Focus: Progress unequally distributed - report
Whatever little progress has been achieved by the Philippines, particularly in per capita income growth, has been unequally distributed. Gains were lowest for the poorest, and increased with rises in economic level, a UN-funded report on the Philippines has revealed.
According to the 2002 Philippine Human Development Report (PHDR), continuing inequality in education has been largely to blame for the growing economic disparity between the country's rich and poor.
Education, as shown by the PHDR, is an important determinant in the quality of employment, income, and standard of living of the family.
The report showed that the chances of a person getting higher wages increases for each level of schooling. The increase in a person's earning ability or wage rate for each year of elementary schooling is 2.3 per cent over someone with no education, 14 per cent if he finishes elementary school, and 28 per cent for a high school graduate.
A college graduate will earn about 53 per cent more than somebody without school education. In terms of total family income, this would be 81 per cent over a family whose breadwinner has had no education.
Edita Tan, a professor at the University of the Philippines and a member of the PHDR research team, surmised that this is because the head of the family who is a degree-holder is most likely married to a spouse who is also better educated.
Education also figures greatly in income as shown in the 1999 figures which showed that executives who have post-graduate degrees earn between P62,713 ($1,254) and P122,000 ($2,440) a month, compared with workers in the production or manufacturing line who earn from as low as P7,747 ($155) to a maximum of P16,500 ($330) a month.
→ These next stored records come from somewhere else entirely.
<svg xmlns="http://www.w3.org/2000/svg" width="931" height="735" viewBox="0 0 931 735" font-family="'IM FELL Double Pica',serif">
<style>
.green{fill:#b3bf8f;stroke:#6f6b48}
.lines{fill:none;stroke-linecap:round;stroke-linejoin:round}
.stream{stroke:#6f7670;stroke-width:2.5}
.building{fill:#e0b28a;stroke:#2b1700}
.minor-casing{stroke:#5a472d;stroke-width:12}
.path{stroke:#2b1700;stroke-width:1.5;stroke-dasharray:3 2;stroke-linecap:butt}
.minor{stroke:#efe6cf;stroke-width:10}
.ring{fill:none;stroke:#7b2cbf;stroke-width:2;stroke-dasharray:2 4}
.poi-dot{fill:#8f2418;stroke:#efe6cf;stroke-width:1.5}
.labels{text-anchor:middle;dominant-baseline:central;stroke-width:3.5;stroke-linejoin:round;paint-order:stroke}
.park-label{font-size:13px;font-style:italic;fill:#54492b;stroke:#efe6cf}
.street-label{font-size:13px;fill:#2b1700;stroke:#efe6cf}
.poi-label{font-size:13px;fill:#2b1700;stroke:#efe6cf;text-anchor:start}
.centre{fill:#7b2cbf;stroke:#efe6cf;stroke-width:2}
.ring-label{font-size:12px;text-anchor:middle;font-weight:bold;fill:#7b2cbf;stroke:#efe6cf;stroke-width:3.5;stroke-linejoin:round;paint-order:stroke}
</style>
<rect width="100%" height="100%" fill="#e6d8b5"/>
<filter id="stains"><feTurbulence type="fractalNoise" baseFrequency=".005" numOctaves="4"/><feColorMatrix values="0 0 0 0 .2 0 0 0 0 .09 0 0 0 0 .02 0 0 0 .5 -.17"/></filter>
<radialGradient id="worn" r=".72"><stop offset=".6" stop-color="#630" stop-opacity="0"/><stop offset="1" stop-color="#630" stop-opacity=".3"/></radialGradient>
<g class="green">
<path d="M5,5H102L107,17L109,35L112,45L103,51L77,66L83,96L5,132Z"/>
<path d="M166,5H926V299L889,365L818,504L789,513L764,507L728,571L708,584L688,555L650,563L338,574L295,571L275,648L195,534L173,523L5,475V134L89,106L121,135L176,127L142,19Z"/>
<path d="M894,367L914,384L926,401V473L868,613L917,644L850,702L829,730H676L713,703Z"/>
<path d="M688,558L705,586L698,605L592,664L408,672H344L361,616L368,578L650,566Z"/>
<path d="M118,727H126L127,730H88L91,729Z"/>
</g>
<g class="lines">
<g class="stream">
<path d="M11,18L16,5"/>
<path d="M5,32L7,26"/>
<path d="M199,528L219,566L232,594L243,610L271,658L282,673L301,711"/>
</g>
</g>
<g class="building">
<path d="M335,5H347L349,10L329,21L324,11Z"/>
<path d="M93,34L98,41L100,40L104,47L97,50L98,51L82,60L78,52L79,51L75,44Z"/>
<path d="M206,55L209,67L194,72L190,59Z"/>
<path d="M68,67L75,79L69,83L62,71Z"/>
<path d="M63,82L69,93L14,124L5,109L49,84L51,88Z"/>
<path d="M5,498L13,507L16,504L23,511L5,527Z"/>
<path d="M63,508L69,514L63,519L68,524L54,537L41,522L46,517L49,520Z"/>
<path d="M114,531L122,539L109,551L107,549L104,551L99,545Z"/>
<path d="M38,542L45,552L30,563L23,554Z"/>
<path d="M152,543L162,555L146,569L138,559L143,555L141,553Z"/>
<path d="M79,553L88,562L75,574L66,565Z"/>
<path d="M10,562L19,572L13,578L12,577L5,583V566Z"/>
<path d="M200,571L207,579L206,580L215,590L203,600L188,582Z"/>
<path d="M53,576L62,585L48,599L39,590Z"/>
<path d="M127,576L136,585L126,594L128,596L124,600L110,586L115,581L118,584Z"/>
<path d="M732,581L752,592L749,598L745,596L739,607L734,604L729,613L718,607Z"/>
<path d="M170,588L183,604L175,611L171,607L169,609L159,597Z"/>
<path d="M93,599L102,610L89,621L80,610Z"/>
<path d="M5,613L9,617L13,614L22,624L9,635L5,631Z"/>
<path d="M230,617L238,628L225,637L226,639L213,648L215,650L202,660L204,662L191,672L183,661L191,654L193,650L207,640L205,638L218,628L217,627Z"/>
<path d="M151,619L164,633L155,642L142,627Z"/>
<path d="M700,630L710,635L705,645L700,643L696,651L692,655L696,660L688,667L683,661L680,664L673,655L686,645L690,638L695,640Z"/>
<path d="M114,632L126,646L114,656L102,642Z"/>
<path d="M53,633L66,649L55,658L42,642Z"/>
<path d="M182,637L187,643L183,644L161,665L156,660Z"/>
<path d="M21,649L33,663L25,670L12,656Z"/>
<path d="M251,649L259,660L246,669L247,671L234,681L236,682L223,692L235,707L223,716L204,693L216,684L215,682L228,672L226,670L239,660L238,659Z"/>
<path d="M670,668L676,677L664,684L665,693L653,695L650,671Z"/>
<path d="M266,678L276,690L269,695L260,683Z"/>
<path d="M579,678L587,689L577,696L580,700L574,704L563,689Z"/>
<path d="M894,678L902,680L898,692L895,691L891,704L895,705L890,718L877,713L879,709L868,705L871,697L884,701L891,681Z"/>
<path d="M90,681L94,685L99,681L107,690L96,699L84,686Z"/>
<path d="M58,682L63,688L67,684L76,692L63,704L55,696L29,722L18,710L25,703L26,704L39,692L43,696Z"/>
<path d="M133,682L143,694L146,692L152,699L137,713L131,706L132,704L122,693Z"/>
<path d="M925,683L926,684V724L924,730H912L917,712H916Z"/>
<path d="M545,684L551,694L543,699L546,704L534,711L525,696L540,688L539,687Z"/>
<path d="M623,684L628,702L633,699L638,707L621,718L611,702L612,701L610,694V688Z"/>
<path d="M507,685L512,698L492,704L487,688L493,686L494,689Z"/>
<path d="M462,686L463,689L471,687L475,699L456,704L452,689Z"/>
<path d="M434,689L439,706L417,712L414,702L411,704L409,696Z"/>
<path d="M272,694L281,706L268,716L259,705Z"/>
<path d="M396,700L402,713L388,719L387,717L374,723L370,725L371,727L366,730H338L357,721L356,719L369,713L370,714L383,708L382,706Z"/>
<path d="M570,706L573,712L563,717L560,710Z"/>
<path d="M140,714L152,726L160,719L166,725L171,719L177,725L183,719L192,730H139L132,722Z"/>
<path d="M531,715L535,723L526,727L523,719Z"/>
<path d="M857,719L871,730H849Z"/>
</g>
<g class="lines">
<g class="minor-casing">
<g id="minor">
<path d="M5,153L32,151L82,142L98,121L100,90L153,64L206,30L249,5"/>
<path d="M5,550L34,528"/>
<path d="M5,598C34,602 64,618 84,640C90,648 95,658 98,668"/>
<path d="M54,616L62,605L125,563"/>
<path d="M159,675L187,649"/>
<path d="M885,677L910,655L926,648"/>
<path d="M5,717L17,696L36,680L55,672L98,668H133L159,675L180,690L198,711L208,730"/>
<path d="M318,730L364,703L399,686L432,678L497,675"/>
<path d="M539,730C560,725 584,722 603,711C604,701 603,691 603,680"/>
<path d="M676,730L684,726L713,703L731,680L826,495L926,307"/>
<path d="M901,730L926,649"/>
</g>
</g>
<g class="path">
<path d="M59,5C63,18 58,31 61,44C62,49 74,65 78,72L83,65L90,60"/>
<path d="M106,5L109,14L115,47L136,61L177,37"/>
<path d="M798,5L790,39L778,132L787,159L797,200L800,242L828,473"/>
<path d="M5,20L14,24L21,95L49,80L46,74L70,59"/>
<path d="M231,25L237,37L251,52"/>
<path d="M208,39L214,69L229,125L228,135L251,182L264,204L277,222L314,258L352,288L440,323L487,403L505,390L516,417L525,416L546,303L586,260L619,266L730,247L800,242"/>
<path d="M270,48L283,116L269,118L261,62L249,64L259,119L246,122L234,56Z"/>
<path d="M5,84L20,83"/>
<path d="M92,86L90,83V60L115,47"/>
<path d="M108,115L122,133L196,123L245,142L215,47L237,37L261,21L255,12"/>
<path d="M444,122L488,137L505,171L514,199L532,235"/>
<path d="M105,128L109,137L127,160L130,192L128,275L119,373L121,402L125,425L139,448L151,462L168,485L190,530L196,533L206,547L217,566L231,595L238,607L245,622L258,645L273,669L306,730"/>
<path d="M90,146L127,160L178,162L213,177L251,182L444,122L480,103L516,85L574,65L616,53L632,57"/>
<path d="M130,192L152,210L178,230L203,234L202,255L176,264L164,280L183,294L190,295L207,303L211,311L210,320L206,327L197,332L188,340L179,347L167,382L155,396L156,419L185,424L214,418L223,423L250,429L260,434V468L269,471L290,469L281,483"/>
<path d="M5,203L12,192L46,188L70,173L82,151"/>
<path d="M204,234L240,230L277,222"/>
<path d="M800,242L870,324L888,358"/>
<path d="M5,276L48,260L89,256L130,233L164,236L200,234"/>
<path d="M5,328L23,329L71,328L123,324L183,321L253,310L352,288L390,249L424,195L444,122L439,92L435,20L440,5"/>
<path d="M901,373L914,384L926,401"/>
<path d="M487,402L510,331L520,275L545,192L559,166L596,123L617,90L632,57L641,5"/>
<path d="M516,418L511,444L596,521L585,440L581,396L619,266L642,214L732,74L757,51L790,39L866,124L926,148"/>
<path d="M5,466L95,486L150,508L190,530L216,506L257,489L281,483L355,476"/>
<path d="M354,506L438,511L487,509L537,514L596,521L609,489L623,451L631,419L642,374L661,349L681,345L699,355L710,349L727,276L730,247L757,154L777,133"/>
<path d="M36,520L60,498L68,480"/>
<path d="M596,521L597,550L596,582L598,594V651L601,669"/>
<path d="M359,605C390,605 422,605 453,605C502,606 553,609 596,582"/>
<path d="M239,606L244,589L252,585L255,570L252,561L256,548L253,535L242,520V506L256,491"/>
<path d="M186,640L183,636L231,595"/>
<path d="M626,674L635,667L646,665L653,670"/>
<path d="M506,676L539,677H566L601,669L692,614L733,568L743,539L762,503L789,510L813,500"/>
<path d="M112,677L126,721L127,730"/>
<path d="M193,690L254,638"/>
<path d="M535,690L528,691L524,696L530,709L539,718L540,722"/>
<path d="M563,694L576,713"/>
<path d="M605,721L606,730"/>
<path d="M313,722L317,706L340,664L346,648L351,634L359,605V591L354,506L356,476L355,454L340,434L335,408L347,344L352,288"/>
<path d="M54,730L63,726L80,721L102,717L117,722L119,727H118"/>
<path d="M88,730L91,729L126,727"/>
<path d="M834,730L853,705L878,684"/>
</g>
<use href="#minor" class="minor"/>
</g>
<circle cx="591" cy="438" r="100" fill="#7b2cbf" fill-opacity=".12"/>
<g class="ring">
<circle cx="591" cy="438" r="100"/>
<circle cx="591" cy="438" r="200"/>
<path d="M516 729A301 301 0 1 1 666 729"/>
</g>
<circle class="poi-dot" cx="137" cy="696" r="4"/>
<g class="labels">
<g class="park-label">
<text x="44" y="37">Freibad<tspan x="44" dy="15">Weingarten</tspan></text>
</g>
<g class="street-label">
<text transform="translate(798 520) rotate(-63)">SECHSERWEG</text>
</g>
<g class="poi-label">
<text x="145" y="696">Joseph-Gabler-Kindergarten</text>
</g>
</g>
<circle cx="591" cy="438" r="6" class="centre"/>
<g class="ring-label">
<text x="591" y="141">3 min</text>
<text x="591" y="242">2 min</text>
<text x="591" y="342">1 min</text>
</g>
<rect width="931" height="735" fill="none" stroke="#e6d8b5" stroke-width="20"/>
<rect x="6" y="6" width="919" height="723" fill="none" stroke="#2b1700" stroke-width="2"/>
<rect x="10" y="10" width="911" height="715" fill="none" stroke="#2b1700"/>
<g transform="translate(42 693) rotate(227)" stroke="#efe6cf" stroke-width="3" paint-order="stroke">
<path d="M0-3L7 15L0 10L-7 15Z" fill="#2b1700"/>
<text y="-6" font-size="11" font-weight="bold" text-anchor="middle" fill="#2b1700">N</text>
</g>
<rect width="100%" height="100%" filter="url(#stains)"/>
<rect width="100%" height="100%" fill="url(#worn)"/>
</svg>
Tan said this disparity shows that access to education is still unequal and ultimately affects their earning power, as the poor who cannot go on to college because they have not finished elementary schooling are forced to seek unskilled, lower-paying jobs.
The PHDR also said that the country's slow growth mirrors the slow pace of industrialisation and structural change, which heightens the increase in the so-called informal sector, which is composed of many small family enterprises that employ their own family members and child workers.
This is evident in the small employment and sectoral share of manufacturing deemed the backbone of the domestic economy in the total gross domestic product, as shown in the 1981 to 1999 figures.
Compared with the service sector, manufacturing accounted for a 25 per cent GDP share and 10 per cent employment share in 1981. This went down in 1999 figures to 24.5 per cent and 9.6 per cent respectively.
Service, on the other hand, accounted for a 38.3 per cent GDP share and 34.3 per cent employment share in 1981, and 45.5 per cent and 45.3 per cent shares, respectively, in 1999 figures.
The PHDR concluded that the country's economic gains have not adequately provided employment to its people. Economic growth, said Tan has "not been fast enough to create new jobs for a fast growing labour force".
Unemployment has persisted at an average of more than eight per cent in the post-Marcos dictatorship years, and gross growth has averaged 3.5 per cent from 1986 until the present.